Page-level text extractions:
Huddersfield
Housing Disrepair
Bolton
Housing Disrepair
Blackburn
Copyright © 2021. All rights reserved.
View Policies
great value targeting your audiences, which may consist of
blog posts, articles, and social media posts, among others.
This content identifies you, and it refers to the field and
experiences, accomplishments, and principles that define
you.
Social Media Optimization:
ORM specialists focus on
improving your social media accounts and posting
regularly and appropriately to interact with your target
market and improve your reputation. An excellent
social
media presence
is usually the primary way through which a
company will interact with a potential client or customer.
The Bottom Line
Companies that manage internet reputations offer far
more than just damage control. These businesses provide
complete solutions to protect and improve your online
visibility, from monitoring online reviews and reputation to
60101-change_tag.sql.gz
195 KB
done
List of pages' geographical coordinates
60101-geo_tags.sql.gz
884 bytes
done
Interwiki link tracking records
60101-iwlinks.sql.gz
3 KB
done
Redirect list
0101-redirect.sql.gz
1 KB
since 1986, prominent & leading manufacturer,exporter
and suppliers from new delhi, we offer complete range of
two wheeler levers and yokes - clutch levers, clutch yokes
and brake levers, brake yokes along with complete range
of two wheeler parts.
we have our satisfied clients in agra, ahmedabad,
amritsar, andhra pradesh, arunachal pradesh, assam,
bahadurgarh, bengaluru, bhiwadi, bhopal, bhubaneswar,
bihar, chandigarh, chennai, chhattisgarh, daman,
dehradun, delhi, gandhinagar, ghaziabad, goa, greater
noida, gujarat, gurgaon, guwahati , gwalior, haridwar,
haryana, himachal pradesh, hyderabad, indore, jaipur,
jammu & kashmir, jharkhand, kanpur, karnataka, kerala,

...

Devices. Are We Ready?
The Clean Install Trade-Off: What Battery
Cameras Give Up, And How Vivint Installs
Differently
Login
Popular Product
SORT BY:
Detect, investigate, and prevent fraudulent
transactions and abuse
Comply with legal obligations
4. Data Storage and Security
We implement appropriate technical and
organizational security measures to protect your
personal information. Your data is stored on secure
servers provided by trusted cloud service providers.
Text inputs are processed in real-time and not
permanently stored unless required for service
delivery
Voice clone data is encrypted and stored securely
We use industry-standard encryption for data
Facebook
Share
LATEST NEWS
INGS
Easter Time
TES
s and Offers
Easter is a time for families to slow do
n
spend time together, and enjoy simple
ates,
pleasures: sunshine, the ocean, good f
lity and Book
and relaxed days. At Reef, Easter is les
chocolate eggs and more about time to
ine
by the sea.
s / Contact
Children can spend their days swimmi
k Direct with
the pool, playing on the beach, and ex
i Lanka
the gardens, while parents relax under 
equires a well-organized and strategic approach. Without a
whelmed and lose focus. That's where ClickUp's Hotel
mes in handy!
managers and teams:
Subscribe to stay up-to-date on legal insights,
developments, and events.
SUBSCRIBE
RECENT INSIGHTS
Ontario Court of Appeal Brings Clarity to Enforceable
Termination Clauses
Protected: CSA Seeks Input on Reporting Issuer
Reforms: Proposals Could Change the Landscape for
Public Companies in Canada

* * *

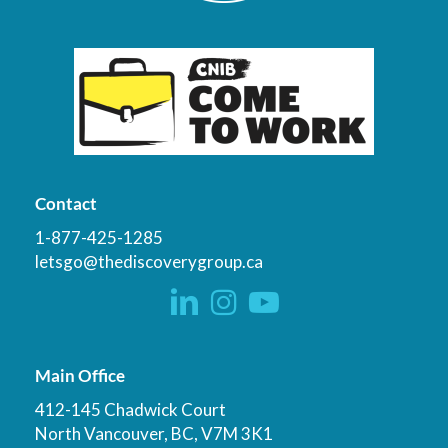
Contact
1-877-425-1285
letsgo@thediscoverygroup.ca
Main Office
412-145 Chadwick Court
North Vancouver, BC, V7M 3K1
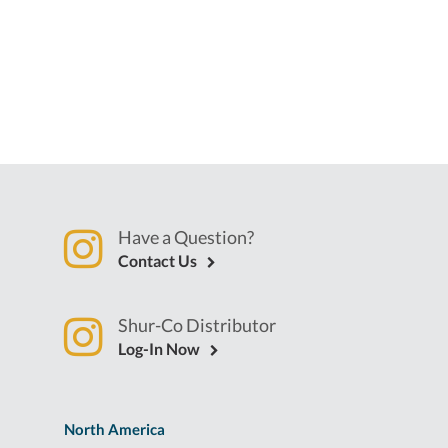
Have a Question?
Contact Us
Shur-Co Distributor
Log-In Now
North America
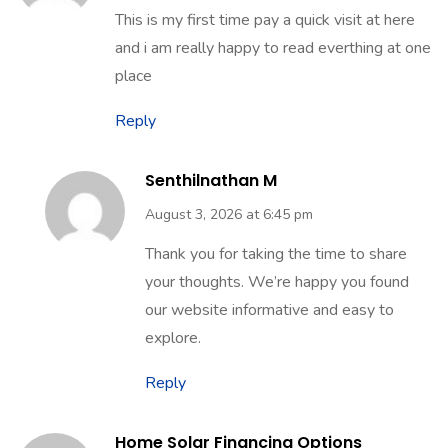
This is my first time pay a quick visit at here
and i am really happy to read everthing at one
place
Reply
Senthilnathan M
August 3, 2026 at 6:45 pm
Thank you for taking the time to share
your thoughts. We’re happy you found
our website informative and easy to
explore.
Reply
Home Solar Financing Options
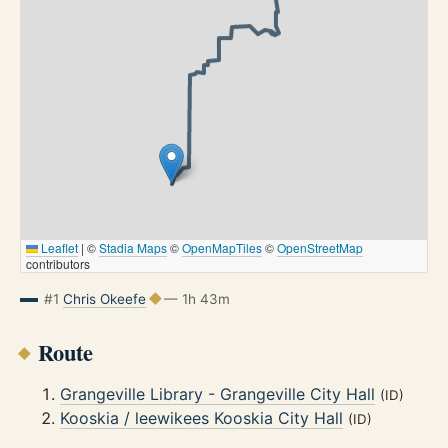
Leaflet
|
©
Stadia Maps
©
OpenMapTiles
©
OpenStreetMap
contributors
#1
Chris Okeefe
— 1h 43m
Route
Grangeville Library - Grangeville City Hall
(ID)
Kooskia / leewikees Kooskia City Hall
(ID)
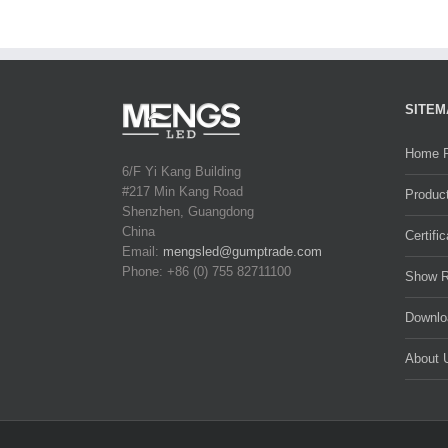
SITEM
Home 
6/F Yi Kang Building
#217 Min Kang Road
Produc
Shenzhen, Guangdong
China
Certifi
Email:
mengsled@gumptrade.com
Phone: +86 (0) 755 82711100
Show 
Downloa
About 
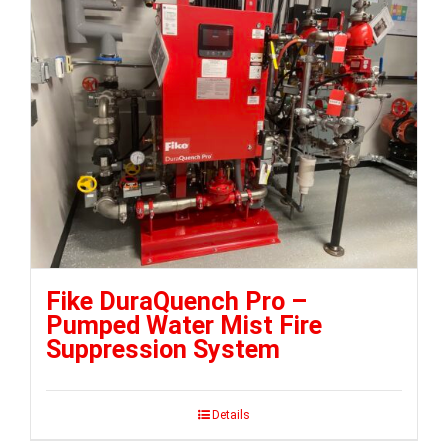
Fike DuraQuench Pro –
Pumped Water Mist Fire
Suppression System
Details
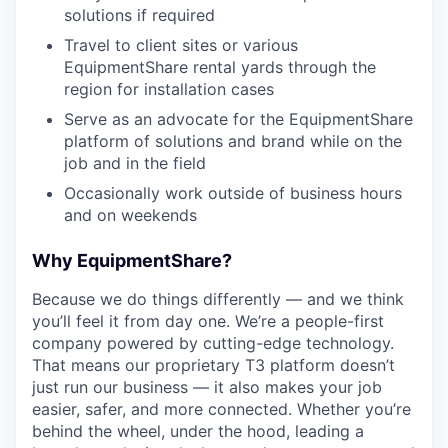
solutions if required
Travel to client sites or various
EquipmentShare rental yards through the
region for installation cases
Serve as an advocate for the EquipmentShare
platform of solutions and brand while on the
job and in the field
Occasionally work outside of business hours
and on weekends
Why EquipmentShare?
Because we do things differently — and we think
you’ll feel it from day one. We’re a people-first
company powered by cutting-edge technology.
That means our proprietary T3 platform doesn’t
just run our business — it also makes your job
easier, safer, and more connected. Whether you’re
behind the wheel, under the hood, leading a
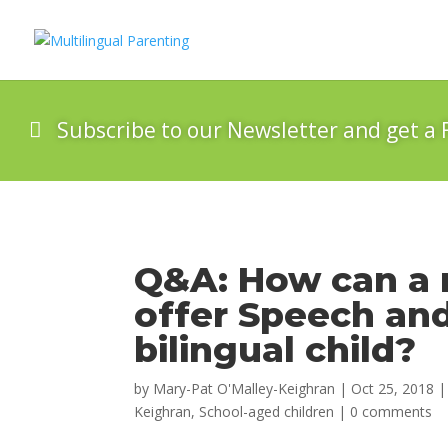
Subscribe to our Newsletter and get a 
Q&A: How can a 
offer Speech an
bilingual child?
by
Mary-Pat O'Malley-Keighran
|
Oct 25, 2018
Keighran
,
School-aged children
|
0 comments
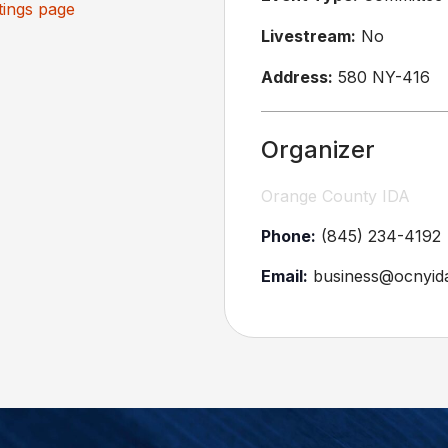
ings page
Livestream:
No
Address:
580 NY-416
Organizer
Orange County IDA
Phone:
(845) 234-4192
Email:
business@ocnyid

• Your assignment:
Please copy the lines of the listing from the line containing "solutions if required" through the line containing "business@ocnyid", including both of those lines. Leave the pictures out of your copy.

• Your response:
solutions if required
Travel to client sites or various
EquipmentShare rental yards through the
region for installation cases
Serve as an advocate for the EquipmentShare
platform of solutions and brand while on the
job and in the field
Occasionally work outside of business hours
and on weekends
Why EquipmentShare?
Because we do things differently — and we think
you’ll feel it from day one. We’re a people-first
company powered by cutting-edge technology.
That means our proprietary T3 platform doesn’t
just run our business — it also makes your job
easier, safer, and more connected. Whether you’re
behind the wheel, under the hood, leading a
Subscribe to our Newsletter and get a 
Q&A: How can a 
offer Speech an
bilingual child?
by
Mary-Pat O'Malley-Keighran
|
Oct 25, 2018
Keighran
,
School-aged children
|
0 comments
ings page
Livestream:
No
Address:
580 NY-416
Organizer
Orange County IDA
Phone:
(845) 234-4192
Email:
business@ocnyid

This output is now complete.